"""

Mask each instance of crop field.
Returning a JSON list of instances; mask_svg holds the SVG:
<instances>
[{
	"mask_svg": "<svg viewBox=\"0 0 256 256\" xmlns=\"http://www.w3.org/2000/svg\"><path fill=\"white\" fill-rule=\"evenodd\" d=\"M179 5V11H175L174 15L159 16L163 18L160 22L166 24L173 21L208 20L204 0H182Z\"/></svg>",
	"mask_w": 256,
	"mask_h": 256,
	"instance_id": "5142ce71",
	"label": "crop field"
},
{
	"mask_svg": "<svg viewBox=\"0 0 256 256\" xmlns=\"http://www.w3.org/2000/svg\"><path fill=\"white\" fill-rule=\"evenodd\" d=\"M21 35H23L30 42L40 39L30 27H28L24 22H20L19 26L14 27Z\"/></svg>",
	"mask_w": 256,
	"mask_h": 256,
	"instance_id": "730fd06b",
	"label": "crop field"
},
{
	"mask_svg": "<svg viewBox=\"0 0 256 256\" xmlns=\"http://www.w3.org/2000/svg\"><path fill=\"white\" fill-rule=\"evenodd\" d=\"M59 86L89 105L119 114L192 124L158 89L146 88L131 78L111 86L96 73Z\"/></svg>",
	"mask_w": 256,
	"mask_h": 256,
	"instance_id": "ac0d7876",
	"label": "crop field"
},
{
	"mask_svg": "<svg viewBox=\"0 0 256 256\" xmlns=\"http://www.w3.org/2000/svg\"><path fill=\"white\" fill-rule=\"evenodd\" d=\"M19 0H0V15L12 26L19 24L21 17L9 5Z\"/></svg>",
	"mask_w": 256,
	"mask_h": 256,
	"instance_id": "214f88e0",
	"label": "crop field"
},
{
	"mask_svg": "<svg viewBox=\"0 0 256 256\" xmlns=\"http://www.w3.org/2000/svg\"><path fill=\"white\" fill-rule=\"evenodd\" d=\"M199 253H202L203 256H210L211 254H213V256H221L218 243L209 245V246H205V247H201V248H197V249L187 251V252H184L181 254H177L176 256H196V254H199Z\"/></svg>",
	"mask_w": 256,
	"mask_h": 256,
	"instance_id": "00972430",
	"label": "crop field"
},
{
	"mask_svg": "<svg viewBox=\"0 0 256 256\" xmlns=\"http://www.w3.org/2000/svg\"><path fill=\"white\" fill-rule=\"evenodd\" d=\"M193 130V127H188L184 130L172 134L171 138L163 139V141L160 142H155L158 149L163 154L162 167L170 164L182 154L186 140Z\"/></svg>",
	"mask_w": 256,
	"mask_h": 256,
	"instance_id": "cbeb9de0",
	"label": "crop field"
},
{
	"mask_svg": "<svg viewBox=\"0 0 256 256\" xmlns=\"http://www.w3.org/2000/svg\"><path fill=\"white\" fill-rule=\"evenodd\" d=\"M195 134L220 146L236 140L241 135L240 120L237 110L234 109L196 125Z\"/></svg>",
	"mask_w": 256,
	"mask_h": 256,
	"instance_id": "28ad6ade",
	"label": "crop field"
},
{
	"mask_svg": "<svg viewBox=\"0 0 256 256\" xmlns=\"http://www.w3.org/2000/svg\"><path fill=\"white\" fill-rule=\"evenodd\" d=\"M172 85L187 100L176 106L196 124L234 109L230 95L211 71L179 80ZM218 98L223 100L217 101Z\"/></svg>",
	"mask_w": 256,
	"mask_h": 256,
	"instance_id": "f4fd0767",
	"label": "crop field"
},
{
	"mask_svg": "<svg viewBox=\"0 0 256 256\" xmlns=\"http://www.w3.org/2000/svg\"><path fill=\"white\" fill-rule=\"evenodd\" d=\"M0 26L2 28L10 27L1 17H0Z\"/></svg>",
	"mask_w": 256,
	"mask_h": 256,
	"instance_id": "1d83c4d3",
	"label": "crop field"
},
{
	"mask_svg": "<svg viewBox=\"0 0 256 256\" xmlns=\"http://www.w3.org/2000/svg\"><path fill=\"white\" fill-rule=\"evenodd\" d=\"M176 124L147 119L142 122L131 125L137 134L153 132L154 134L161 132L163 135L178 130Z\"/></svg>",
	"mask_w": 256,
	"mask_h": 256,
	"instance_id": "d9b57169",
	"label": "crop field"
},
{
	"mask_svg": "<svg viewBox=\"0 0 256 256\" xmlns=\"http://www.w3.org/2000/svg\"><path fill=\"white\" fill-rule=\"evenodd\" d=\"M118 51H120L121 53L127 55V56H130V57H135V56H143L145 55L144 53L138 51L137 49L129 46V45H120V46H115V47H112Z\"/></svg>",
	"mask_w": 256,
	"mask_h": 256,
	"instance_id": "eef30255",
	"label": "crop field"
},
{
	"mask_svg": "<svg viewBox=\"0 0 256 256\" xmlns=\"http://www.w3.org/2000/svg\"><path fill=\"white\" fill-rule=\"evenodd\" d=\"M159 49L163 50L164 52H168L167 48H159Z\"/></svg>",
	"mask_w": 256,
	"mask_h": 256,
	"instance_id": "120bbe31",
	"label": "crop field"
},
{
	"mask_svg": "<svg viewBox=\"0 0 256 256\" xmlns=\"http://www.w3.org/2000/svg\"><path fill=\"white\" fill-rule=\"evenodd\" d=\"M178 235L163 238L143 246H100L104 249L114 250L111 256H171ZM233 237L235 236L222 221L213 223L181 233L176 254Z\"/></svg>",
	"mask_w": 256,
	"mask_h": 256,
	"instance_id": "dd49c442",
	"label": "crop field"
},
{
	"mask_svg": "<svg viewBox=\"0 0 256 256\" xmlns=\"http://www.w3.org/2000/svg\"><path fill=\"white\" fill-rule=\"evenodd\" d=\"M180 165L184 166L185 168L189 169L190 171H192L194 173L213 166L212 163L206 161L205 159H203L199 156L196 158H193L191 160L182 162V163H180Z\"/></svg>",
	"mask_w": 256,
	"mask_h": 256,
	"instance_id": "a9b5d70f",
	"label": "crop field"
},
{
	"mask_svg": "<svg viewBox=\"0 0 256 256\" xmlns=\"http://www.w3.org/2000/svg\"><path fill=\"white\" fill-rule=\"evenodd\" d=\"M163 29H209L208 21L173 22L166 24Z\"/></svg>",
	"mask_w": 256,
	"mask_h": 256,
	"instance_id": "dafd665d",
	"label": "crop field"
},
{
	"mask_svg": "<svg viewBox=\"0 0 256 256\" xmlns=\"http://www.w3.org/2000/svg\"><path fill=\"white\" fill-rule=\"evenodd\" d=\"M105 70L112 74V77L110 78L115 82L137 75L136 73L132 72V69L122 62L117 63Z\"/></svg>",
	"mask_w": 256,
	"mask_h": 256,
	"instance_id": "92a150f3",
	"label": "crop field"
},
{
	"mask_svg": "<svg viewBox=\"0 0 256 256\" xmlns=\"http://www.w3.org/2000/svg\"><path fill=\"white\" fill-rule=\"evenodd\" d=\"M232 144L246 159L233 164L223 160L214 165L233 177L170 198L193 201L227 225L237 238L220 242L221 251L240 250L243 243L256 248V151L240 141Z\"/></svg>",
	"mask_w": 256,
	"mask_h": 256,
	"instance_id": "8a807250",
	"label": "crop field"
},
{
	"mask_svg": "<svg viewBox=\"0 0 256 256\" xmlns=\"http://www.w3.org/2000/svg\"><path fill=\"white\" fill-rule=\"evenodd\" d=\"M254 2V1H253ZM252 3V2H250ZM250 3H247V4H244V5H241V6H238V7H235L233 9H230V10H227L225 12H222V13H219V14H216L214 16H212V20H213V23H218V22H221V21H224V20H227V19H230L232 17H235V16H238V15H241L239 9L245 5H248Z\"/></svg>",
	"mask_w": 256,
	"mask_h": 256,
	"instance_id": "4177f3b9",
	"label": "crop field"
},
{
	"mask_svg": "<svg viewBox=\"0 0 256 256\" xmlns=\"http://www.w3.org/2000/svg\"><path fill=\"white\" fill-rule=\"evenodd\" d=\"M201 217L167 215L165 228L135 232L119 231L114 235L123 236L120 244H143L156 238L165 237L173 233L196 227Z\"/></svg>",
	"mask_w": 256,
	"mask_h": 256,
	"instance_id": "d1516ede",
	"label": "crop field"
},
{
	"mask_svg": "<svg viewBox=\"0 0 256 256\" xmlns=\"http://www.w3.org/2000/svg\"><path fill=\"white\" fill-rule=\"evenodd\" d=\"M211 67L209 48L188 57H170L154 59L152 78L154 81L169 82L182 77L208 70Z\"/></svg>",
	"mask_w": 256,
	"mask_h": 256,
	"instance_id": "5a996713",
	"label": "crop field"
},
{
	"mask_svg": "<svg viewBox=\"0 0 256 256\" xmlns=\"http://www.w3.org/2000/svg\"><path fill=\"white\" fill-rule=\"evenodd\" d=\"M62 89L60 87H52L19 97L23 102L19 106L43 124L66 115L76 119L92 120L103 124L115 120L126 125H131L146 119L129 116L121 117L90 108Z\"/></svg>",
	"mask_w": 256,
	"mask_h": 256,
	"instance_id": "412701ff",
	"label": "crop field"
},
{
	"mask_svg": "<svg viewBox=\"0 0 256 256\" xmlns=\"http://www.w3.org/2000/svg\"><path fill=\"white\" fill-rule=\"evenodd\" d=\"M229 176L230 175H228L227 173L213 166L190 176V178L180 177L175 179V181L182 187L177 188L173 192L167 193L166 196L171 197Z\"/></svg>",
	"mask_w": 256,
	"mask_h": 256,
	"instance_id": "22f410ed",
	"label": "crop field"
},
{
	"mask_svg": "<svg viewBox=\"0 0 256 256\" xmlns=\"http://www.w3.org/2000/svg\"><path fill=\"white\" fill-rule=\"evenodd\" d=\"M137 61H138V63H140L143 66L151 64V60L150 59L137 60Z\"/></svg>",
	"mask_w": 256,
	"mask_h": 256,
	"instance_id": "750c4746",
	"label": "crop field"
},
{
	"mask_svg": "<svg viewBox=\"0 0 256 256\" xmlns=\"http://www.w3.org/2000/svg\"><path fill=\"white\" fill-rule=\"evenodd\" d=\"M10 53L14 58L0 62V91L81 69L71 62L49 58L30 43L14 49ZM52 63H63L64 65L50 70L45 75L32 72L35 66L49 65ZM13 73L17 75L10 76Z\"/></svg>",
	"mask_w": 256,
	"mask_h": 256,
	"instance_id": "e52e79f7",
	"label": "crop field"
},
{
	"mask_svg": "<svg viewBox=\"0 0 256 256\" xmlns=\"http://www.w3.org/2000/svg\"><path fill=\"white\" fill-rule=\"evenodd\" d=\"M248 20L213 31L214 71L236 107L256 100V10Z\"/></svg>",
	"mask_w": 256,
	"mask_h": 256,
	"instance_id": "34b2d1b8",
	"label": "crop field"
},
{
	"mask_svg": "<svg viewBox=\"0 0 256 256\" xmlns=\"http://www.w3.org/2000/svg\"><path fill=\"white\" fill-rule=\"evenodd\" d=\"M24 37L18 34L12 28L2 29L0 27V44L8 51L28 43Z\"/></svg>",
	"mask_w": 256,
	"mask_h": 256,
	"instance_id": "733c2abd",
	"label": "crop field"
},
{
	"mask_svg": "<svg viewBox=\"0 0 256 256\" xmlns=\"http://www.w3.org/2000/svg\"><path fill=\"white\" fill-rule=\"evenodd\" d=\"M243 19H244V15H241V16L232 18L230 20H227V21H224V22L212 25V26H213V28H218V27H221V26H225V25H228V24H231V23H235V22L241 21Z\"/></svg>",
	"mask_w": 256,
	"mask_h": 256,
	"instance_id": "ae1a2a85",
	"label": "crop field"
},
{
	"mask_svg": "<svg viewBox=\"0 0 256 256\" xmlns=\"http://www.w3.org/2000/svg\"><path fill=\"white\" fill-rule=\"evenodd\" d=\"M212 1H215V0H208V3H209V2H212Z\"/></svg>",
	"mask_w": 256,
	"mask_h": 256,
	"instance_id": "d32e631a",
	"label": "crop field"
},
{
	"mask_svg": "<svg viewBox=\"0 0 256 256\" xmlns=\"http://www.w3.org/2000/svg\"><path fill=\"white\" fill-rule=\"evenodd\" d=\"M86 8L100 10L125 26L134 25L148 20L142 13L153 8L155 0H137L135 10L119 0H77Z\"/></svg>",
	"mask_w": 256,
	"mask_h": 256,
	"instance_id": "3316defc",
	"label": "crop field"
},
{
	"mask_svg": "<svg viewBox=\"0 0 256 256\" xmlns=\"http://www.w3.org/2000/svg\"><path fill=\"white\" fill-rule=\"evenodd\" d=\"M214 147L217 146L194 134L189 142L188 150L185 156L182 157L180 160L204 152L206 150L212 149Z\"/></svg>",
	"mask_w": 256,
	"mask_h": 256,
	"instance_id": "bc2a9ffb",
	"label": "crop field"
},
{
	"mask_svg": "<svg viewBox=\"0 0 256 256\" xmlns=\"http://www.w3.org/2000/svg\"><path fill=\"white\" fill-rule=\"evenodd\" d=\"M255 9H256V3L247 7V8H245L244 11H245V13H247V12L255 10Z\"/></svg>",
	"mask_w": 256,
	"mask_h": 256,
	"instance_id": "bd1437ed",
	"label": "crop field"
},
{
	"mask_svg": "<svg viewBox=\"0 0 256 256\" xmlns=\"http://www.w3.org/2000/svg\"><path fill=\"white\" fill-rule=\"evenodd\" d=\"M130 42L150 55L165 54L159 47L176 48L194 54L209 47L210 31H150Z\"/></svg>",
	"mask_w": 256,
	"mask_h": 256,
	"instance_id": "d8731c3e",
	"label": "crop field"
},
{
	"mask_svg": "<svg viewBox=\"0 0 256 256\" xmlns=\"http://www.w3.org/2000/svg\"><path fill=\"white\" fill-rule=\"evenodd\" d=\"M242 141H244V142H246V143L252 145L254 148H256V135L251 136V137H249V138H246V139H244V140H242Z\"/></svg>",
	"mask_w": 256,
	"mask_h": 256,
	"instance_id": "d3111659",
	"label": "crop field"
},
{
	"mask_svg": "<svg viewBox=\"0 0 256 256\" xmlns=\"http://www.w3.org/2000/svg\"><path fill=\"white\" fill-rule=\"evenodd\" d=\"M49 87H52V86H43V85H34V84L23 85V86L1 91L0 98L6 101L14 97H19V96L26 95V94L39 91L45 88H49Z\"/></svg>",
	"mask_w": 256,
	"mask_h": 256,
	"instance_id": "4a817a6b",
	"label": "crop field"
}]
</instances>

"""

## REQUEST
Count how many lines in the rows above contain the string "instances", matching case exactly. Reply with the number alone.

## EXERCISE RESULT
3